- Associated Press - Saturday, February 20, 2016

LITTLE ROCK, Ark. (AP) - Championing a program he inherited under a federal health overhaul he opposes, Gov. Asa Hutchinson has made his push to keep Arkansas’ hybrid Medicaid expansion the defining issue in several Republican primary contests next month. He’s also turning the election into a referendum on his first two years in office, and an indicator of how the next two will go.

Hutchinson plunged straight into the March 1 primary challenges that several GOP lawmakers face, dismissing criticism from conservative groups that his plan to keep the expansion amounts to an embrace of the law he and other Republicans have long derided as “Obamacare.”

“It is perfectly consistent, it is perfectly conservative and logical to oppose Obamacare as a federal policy and yet to accept federal dollars under the Medicaid program in Arkansas,” Hutchinson said last week, flanked by about two dozen lawmakers at the state Capitol.

It’s a delicate dance for Hutchinson, who avoided staking a position on the state’s “private option” expansion during his successful campaign for governor and his first several months in office. Crafted as an alternative to expanding Medicaid under the federal health overhaul, the program uses federal funds to purchase private insurance for the poor.

Hutchinson last year announced he wanted to keep the expansion if the federal government would agree to new restrictions. Hutchinson has said he’ll likely call lawmakers back to the Capitol in early April to take up the reworked program - renamed “Arkansas Works” - and its imposition of premiums on some and its requirement that participants enroll in employer-based plans if they’re available.

The plan continues a tradition of embracing a key part of the health care law Hutchinson opposed. His Democratic predecessor, former Gov. Mike Beebe, said he would have voted against the health overhaul if he had been in Congress but negotiated the hybrid expansion with the Republican-led Legislature three years ago.

Democrats, who have been more unified in supporting the expanded coverage, aren’t shy about pointing out what they view as Hutchinson’s inconsistency at the same time cheering on the Republican governor’s push to keep the plan alive.
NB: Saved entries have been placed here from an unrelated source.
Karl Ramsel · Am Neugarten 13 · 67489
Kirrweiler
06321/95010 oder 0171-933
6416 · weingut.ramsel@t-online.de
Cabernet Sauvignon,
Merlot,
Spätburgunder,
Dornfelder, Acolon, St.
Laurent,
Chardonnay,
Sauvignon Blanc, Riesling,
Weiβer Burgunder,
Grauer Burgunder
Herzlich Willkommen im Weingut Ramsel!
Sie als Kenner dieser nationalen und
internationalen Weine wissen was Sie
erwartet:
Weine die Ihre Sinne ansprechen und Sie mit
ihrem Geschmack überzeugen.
“I’ve got to say, I’ve never seen somebody embrace a program and run away from it at the same time,” Senate Minority Leader Keith Ingram, a Democrat from West Memphis, said.

The conservative groups that fought Beebe on expansion show no signs of giving Hutchinson a pass on the issue.

“The governor’s outline for ‘Arkansas Works,’ just like the ‘private option,’ relies on Obamacare money to provide a taxpayer-funded entitlement to the exact same population as outlined in Obamacare’s Medicaid expansion,” said David Ray, the state director for Americans for Prosperity, which has targeted lawmakers over their past support for the expansion. “This is a distinction without a difference, and Arkansas legislators should reject any attempts to cement Arkansas’ status as an Obamacare Medicaid expansion state.”

After a legislative session where he got nearly everything he wanted, the primary election will be the first test of how much pull Hutchinson has within his party. The results could also sway some undecided lawmakers in his fight to get the three-fourths vote necessary to keep the program alive another year.

“If we do not work to get the truth out to the Arkansas voters, then yes, we’re not going to make that three-fourths margin because legislators listen to the voters,” he said.

Even more is riding on the line for Hutchinson, who’s warned that dropping the expanded coverage would create a $100 million budget deficit. It’s a gap that he says could threaten other state services and his plan to tap into general revenue and surplus funds to boost money for the state’s highway system. Losing allies in the Legislature on his health plan could be an omen of tougher battles in the coming two years.

That prospect is what has put Hutchinson, who campaigned partly on a vow to fight the president, in the position of warning lawmakers against ending coverage just to make a political point.

“Let’s make the best decision now for Arkansas. As federal policy changes, we will adjust accordingly,” Hutchinson told lawmakers last week. “As powerful and as determined as we are, we cannot change federal health care policy by simply being stubborn.”